Venezuela is a dictatorship failing. China's population is 50 times larger
than Venezuela's. Its military capabilities and global economic integration
are commensurately greater. When Xi falls, the best we can hope for is a few
months of chaos contained to Beijing.

------
JumpCrisscross
“After the collapse of the Soviet Union, the West welcomed the next big
communist country into the global economic order. Western leaders believed
that giving China a stake in institutions such as the World Trade Organisation
(WTO) would bind it into the rules-based system set up after the second world
war (see Briefing). They hoped that economic integration would encourage China
to evolve into a market economy and that, as they grew wealthier, its people
would come to yearn for democratic freedoms, rights and the rule of law.
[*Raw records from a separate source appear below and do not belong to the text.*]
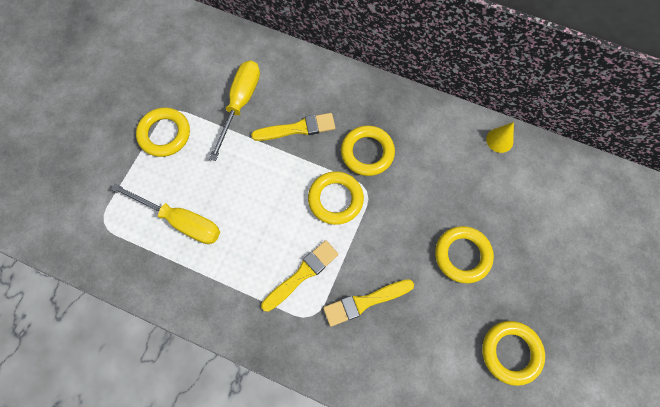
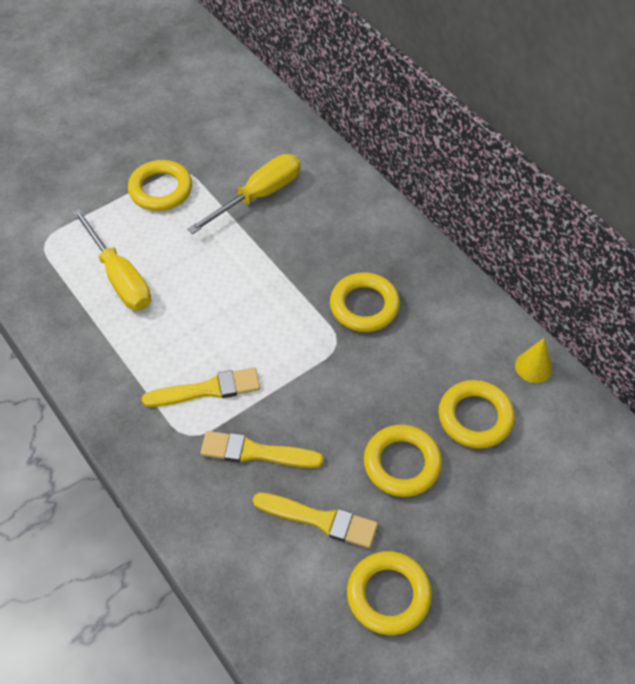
camera: 30 degrees right, 15 degrees down
(297, 128) = (303, 247): yellow brush -> yellow brush (320, 520)
(335, 199) = (295, 335): yellow ring -> yellow ring (475, 417)

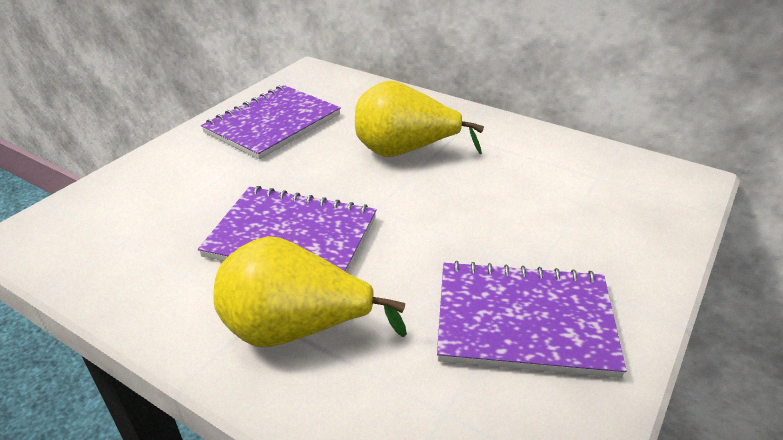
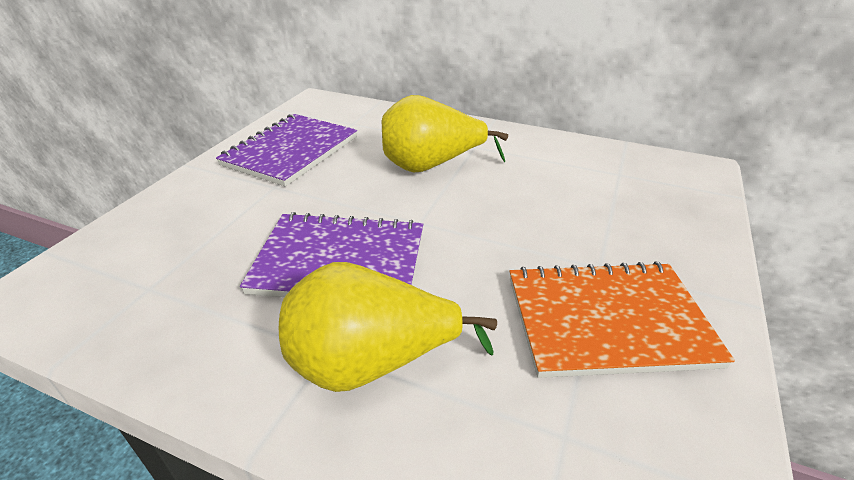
camera: 10 degrees left, 0 degrees up
(524, 321) = (607, 320): purple notebook -> orange notebook

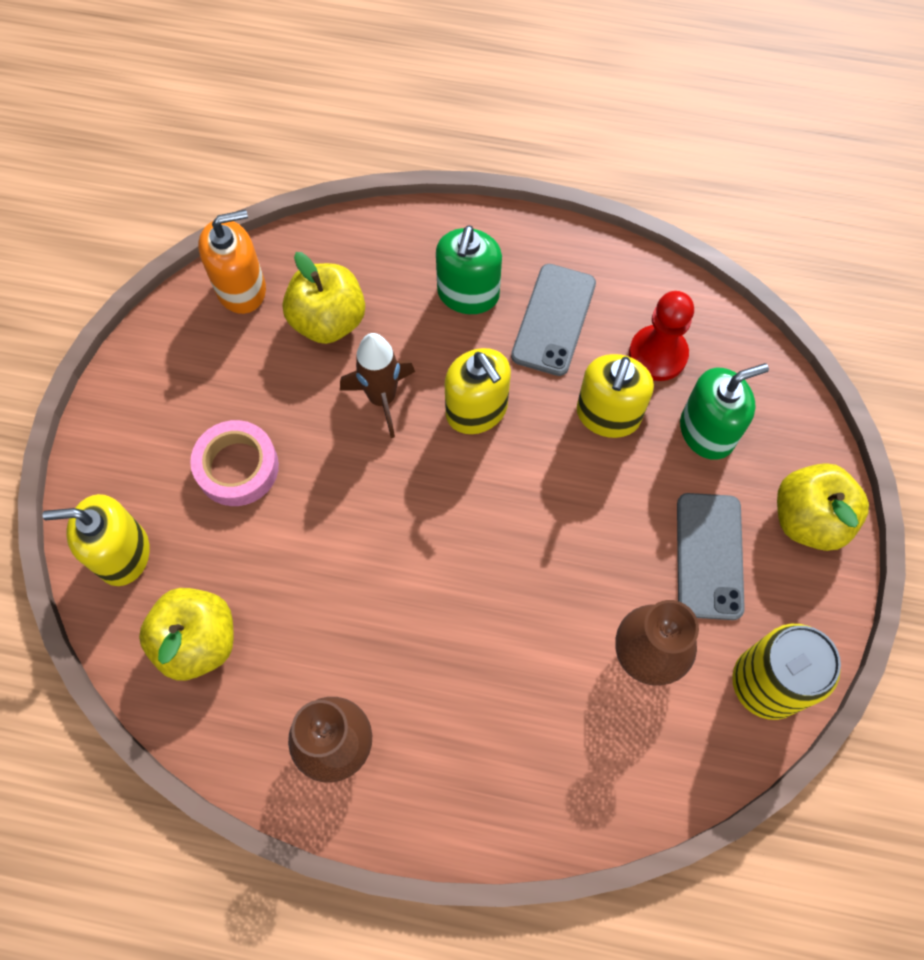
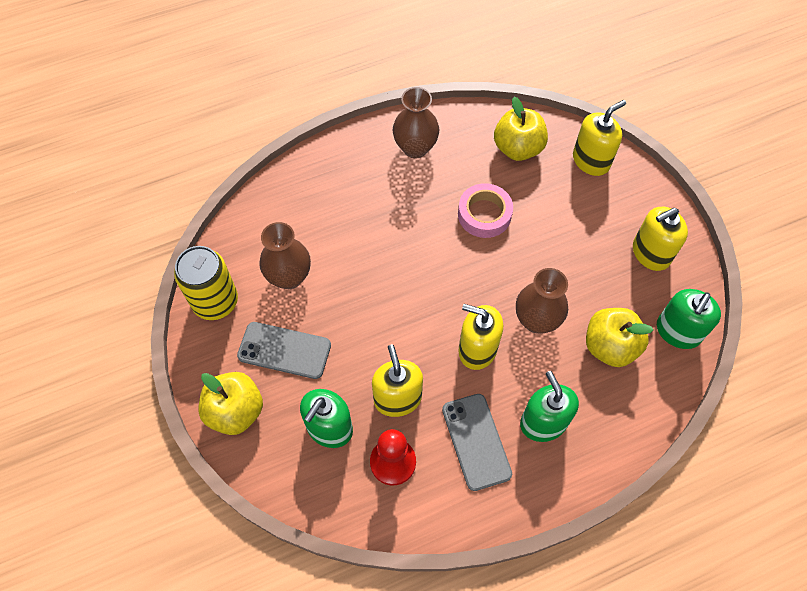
camera: 145 degrees right, 5 degrees down
(179, 387) = (651, 253): none -> yellow soap dispenser
(237, 467) = (578, 233): pink tape -> pink tape (484, 214)
(241, 288) = (678, 331): orange soap dispenser -> green soap dispenser
(382, 398) = (536, 320): brown rocket -> brown vase
(709, 556) = (284, 350): grey phone -> grey phone turned 45 degrees counterclockwise

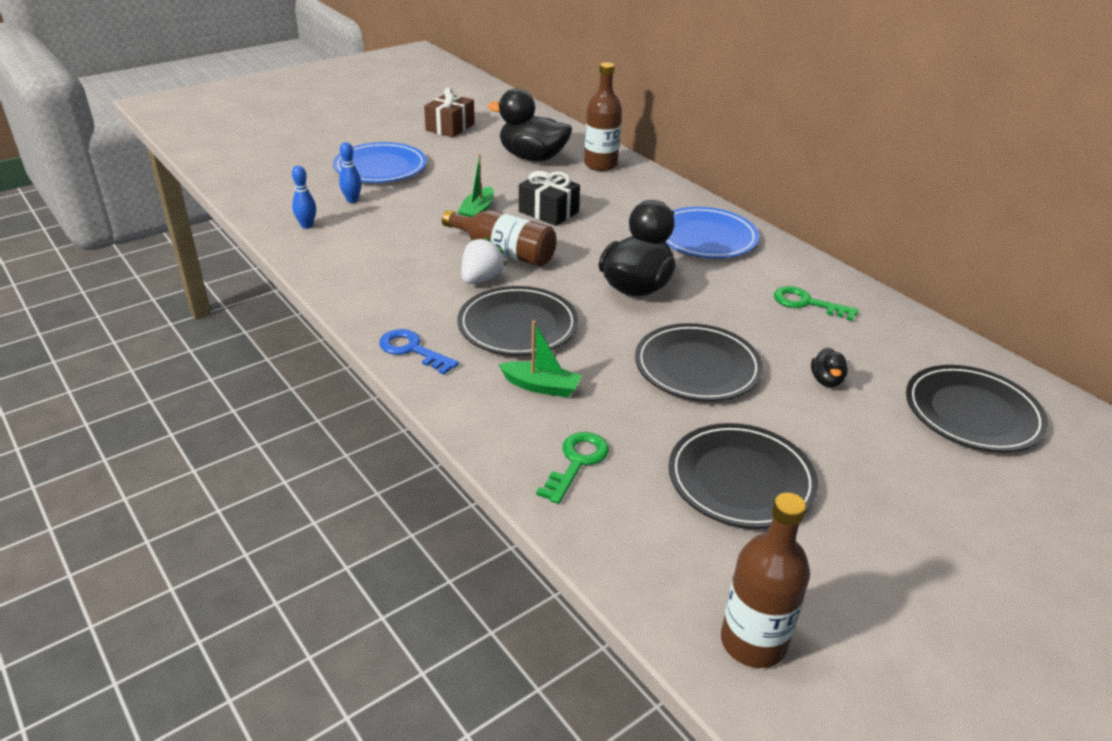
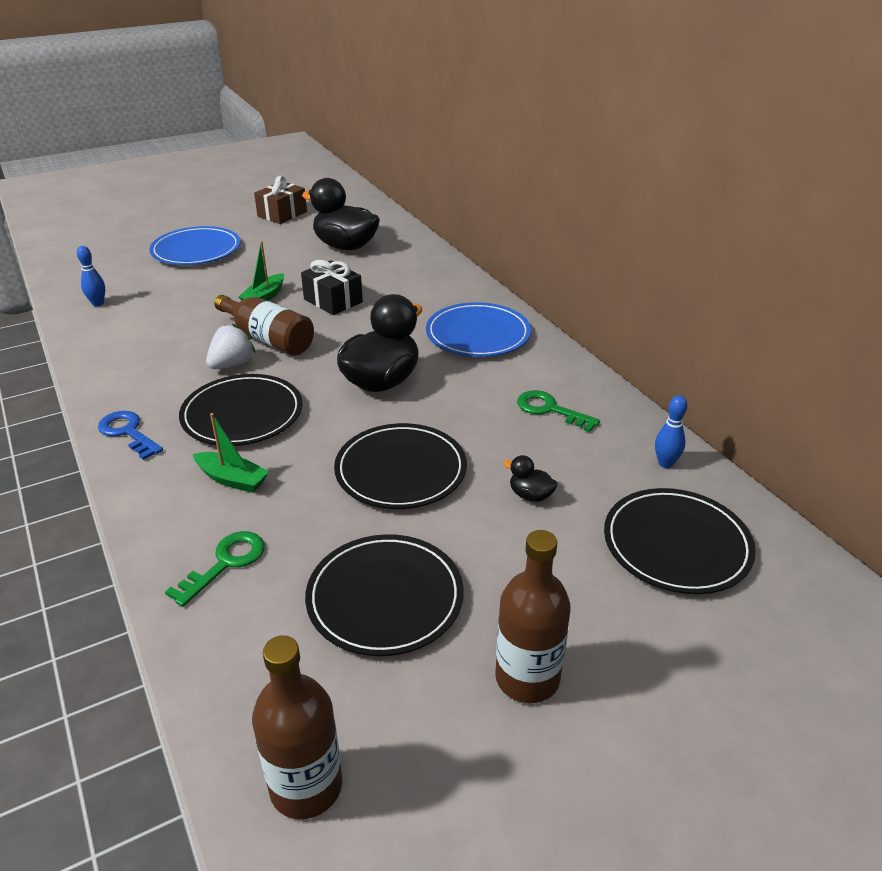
camera: 10 degrees right, 0 degrees up
(352, 200) = (153, 281): blue bowling pin -> blue bowling pin (665, 463)
(600, 165) = (408, 256): brown bottle -> brown bottle (527, 678)
(826, 380) = (530, 495): black duck -> black duck turned 105 degrees clockwise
It was a worthy vision, which this newspaper shared, and better than shutting
China out. China has grown rich beyond anybody’s imagining. Under the
leadership of Hu Jintao, you could still picture the bet paying off. When Mr
Xi took power five years ago China was rife with speculation that he would
move towards constitutional rule. Today the illusion has been shattered. In
reality, Mr Xi has steered politics and economics towards repression, state
control and confrontation.

...

The West lost its bet.”

[https://www.economist.com/news/leaders/21737517-it-bet-
china...](https://www.economist.com/news/leaders/21737517-it-bet-china-would-
head-towards-democracy-and-market-economy-gamble-has-failed-how)

------
loeg
Please add ", D.C." to the headline :-).

(The headline would not be out of place describing Washington state, which
sees a large amount of Chinese real estate investment.)